++++ Task material ++++

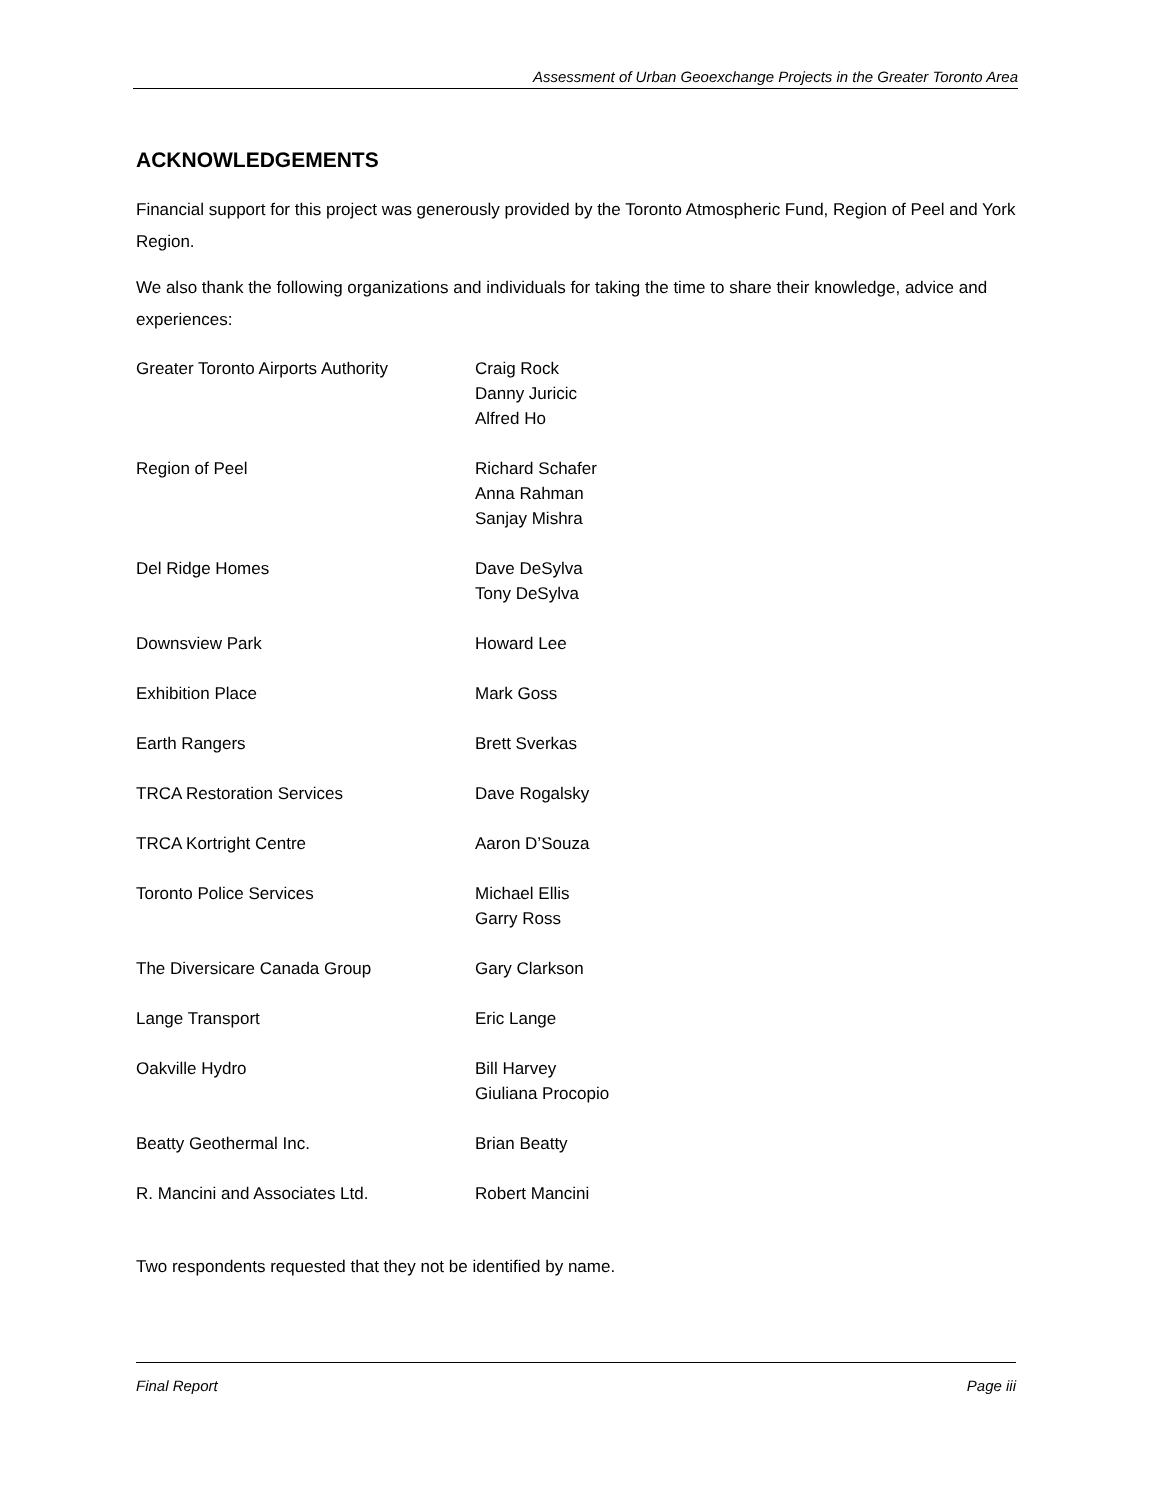Assessment of Urban Geoexchange Projects in the Greater Toronto Area
ACKNOWLEDGEMENTS
Financial support for this project was generously provided by the Toronto Atmospheric Fund, Region of Peel and York Region.
We also thank the following organizations and individuals for taking the time to share their knowledge, advice and experiences:
| Greater Toronto Airports Authority | Craig Rock Danny Juricic Alfred Ho |
| Region of Peel | Richard Schafer Anna Rahman Sanjay Mishra |
| Del Ridge Homes | Dave DeSylva Tony DeSylva |
| Downsview Park | Howard Lee |
| Exhibition Place | Mark Goss |
| Earth Rangers | Brett Sverkas |
| TRCA Restoration Services | Dave Rogalsky |
| TRCA Kortright Centre | Aaron D’Souza |
| Toronto Police Services | Michael Ellis Garry Ross |
| The Diversicare Canada Group | Gary Clarkson |
| Lange Transport | Eric Lange |
| Oakville Hydro | Bill Harvey Giuliana Procopio |
| Beatty Geothermal Inc. | Brian Beatty |
| R. Mancini and Associates Ltd. | Robert Mancini |
Two respondents requested that they not be identified by name.
Final Report Page iii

++++

## [To-do item]
Set down the material word for word, and drop every picture from it.

## [Answer section]
Assessment of Urban Geoexchange Projects in the Greater Toronto Area
ACKNOWLEDGEMENTS
Financial support for this project was generously provided by the Toronto Atmospheric Fund, Region of Peel and York Region.
We also thank the following organizations and individuals for taking the time to share their knowledge, advice and experiences:
| Greater Toronto Airports Authority | Craig Rock Danny Juricic Alfred Ho |
| Region of Peel | Richard Schafer Anna Rahman Sanjay Mishra |
| Del Ridge Homes | Dave DeSylva Tony DeSylva |
| Downsview Park | Howard Lee |
| Exhibition Place | Mark Goss |
| Earth Rangers | Brett Sverkas |
| TRCA Restoration Services | Dave Rogalsky |
| TRCA Kortright Centre | Aaron D’Souza |
| Toronto Police Services | Michael Ellis Garry Ross |
| The Diversicare Canada Group | Gary Clarkson |
| Lange Transport | Eric Lange |
| Oakville Hydro | Bill Harvey Giuliana Procopio |
| Beatty Geothermal Inc. | Brian Beatty |
| R. Mancini and Associates Ltd. | Robert Mancini |
Two respondents requested that they not be identified by name.
Final Report Page iii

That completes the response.